Things are set in motion after the September 11 attacks as the United States begins a decade-long hunt for the most wanted man of them all — al-Qaeda leader Osama bin Laden. An elite team of intelligence and military operatives, working in secret and in tandem across the globe, have just one thing on their mind: to find and eliminate bin Laden.
Zero Dark Thirty builds up the chase, keeps up the momentum and culminates with the takedown of the 9/11 mastermind. The film plays out essentially as a detective story on a grand scale — governments and people across the world are hunting one man. It also encompasses the ethical implications surrounding the decision to go after bin Laden and the logistical nightmares that follow the decision to invade another country to take him down. The strong cast works their parts well, putting things in place for this ensemble piece, an “amazing story about the triumph of will, dedication, and duty”.

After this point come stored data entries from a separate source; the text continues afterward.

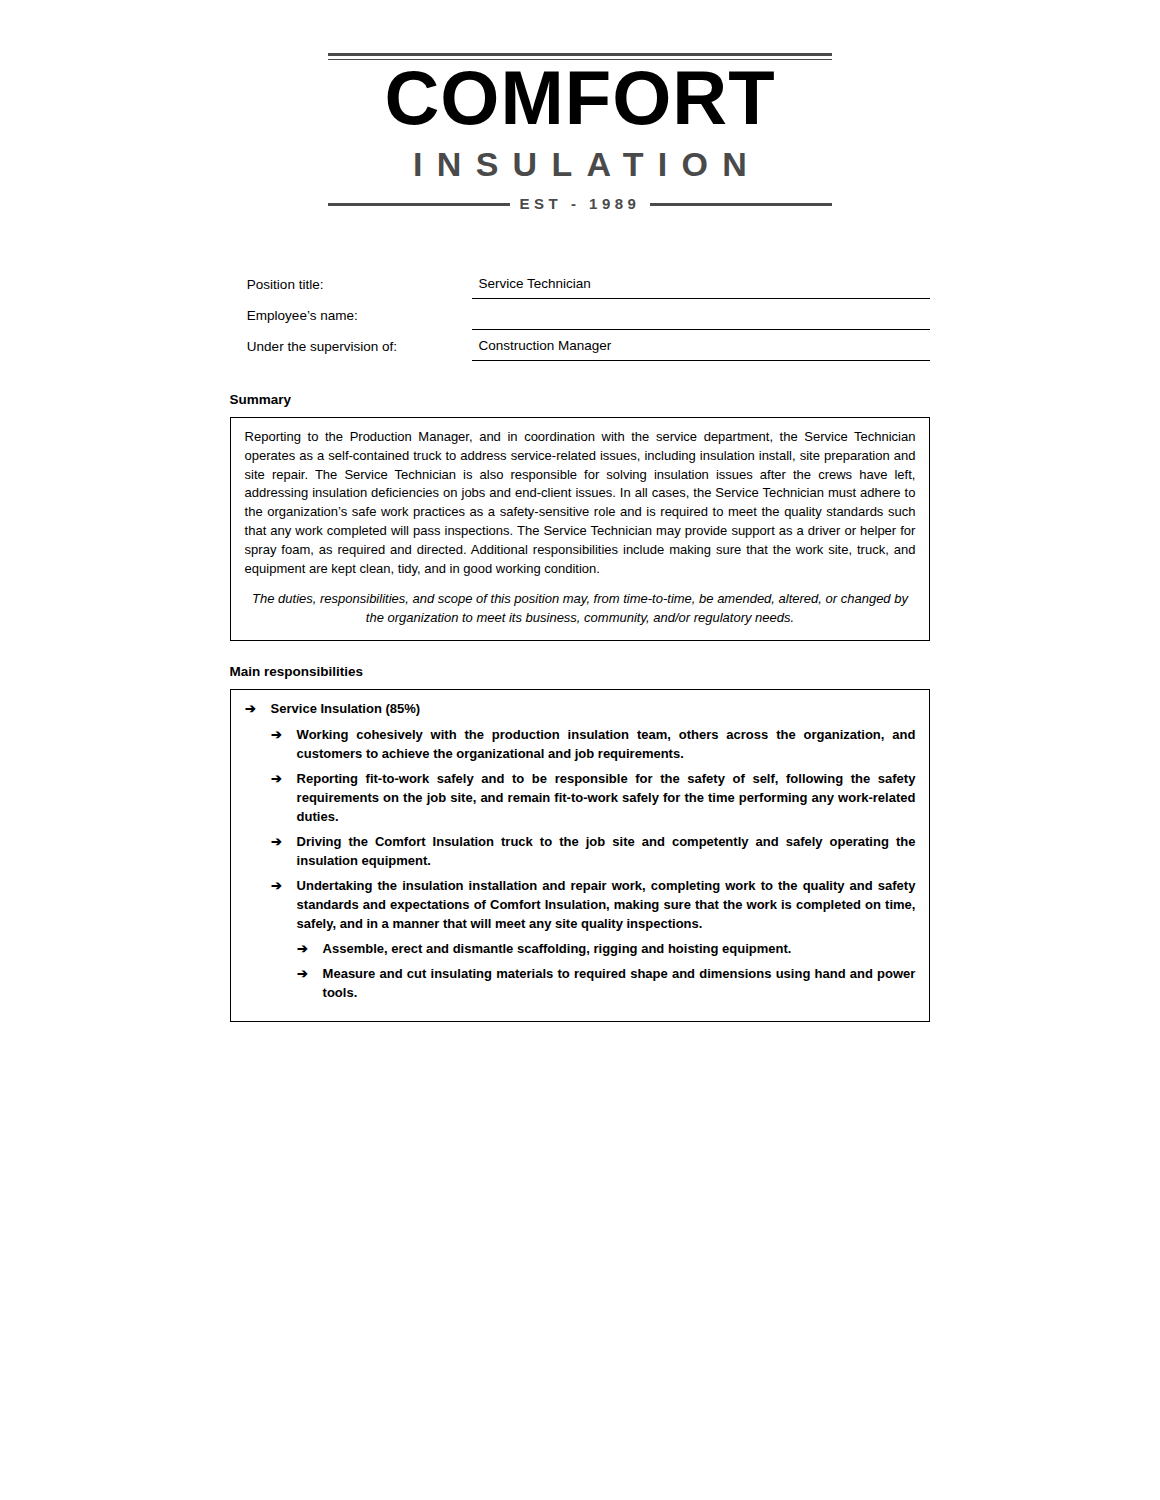COMFORT
INSULATION
EST - 1989
| Position title: | Service Technician |
| Employee’s name: | |
| Under the supervision of: | Construction Manager |
Summary
Reporting to the Production Manager, and in coordination with the service department, the Service Technician operates as a self-contained truck to address service-related issues, including insulation install, site preparation and site repair. The Service Technician is also responsible for solving insulation issues after the crews have left, addressing insulation deficiencies on jobs and end-client issues. In all cases, the Service Technician must adhere to the organization’s safe work practices as a safety-sensitive role and is required to meet the quality standards such that any work completed will pass inspections. The Service Technician may provide support as a driver or helper for spray foam, as required and directed. Additional responsibilities include making sure that the work site, truck, and equipment are kept clean, tidy, and in good working condition.
The duties, responsibilities, and scope of this position may, from time-to-time, be amended, altered, or changed by the organization to meet its business, community, and/or regulatory needs.
Main responsibilities
Service Insulation (85%)
Working cohesively with the production insulation team, others across the organization, and customers to achieve the organizational and job requirements.
Reporting fit-to-work safely and to be responsible for the safety of self, following the safety requirements on the job site, and remain fit-to-work safely for the time performing any work-related duties.
Driving the Comfort Insulation truck to the job site and competently and safely operating the insulation equipment.
Undertaking the insulation installation and repair work, completing work to the quality and safety standards and expectations of Comfort Insulation, making sure that the work is completed on time, safely, and in a manner that will meet any site quality inspections.
Assemble, erect and dismantle scaffolding, rigging and hoisting equipment.
Measure and cut insulating materials to required shape and dimensions using hand and power tools.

Zero Dark Thirty became embroiled in political controversy even before a single scene was shot. Opponents of the Obama administration said the film, scheduled for an October release, would back the case of Barack Obama’s re-election by reminding the public that he was the man who helped rid the world of bin Laden. Sony denied that politics was a factor in release scheduling; Boal clarified that the US president was not depicted in the movie. That didn’t stop the controversies. Charges that the Obama Administration had improperly provided Bigelow and her team access to classified information were also made. Distributor Columbia Pictures, sensitive to critical perceptions, chose a release date well after the election so as to avoid any kind of accusations of political agenda.
Bigelow’s body of work isn’t very impressive before The Hurt Locker — be it Near Dark (1987), Point Break (1991), Strange Days (1995) or The Weight of Water (2000). But the gritty Zero Dark Thirty promises to set her up well ahead of awards season!